Quantfury Gazette
Insurance: contracts of the future
As many are learning more and more about crypto and its respective technology, many industries are pivoting their businesses in a proactive manner, to be more receptive to the technology brought forth by blockchain. An industry that falls within these parameters of adoption and innovation, is the insurance industry, which is a global market that currently generates roughly just over $ 5.5 trillion USD. This means that there is a massive opportunity for a company or companies, whether they be current insurance companies or not, to capitalize on the insurance space, with the new age technology of blockchain. It reminds me of something someone said recently, ”Causing disruption in an industry is not bad, but good; as disruption pushes change, making things more efficient or the business model is changed.”
This brings about the question, how does this affect me? At first it may not be something that affects each one of us directly but it is something that may bring about benefits in our future. Blockchain technology can bring about improvements to the insurance industry, such as reduced operating costs, reduced fraudulent claims and improved risk prevention, receiving real-time data from one’s insurer. Startups powered by blockchain technology in this space, such as Black Insurance or B3i, in the reassurance sector, are already disrupting the insurance space. With blockchain technology, processing and holding data on a distributed ledger allowing the reinsurers to receive verified real-time data from the primary source, without having to involve the insurance companies- maximizing efficiency and cutting out a “middle man” in the process. These ideal efficiencies, along with others will allow policy holders, like ourselves, to collect higher premiums. To put it in perspective, over 21 major insurance investors and institutions such as Munich Reinsurance Co. (BATS EU: MUV2), Allianz SE (BATS EU: ALV), and Ageas SA/NV (BATS EU: AGS) are backing B3i. Doing so, knowing that blockchain technology is capable of reducing operational costs of the reinsuring sector by $5-10 billion USD.
This has caught the eye of tech giants that have already entered the space, like International Business Machines Corp. (NYSE: IBM), by enabling faster verifiable data exchanges, visibility for all parties, and transactions underpinned by pervasive security and trust (smart contracts). These radical transformations in operation that are being claimed by IBM have come about by the disruption that has entered the insurance industry; something IBM was keen on for an opportunity to ideally automate major processes and get ahead of the game.

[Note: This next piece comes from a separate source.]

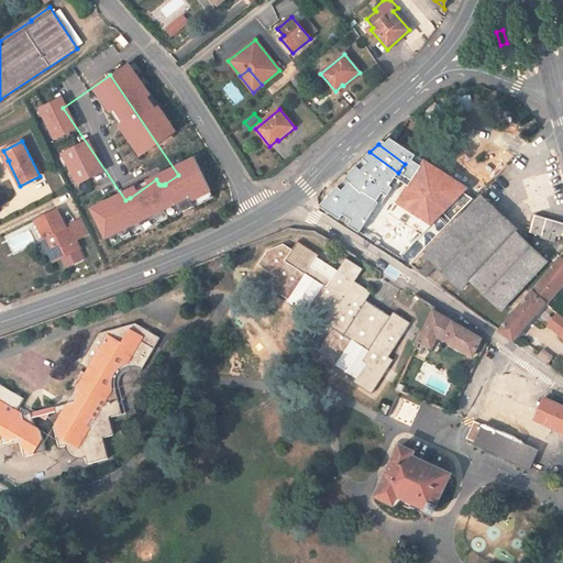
[(356,166),(319,206),(360,232),(389,188),(388,187),(398,173),(370,152),(355,165),(356,166)]
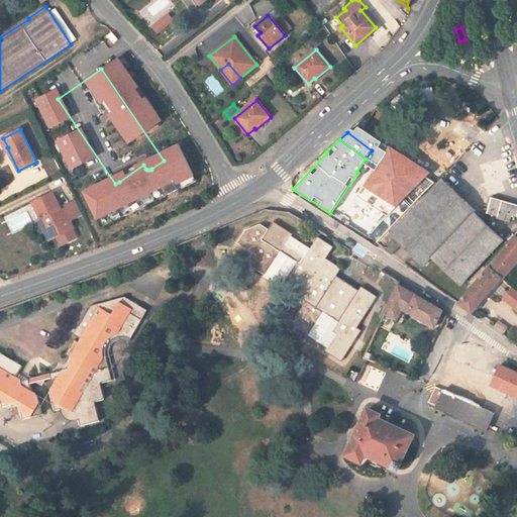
[(364,173),(370,177),(369,179),(379,185),(393,196),(408,175),(401,170),(404,167),(402,162),(398,159),(393,159),(390,162),(383,158),(377,166),(372,162),(364,173)]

That said, there is still a lot of work to be done, since smart contracts on blockchain technology, such as on Ethereum network, have limitations. Currently, the advancements in technology allow for smart contracts to provide value only for the most basic types of insurance cases. To put it simply, they can operate only based on a conditional pattern of “if action X, then action Y.” Another major hurdle that must be overcome as well, is the public adoption of such, since in theory, blockchain technology wouldn’t cut out the middleman but would be getting rid of the human factor, which would be substituted by computer code. The current risk is not in the security of the smart contract technology but the code must be flawless. In the case that it’s not, a contract might not be deployed as should, especially if the parameters of the code for the contract were not thought out properly. What this insures us, is that it will still take some time, but breakthroughs are on the horizon.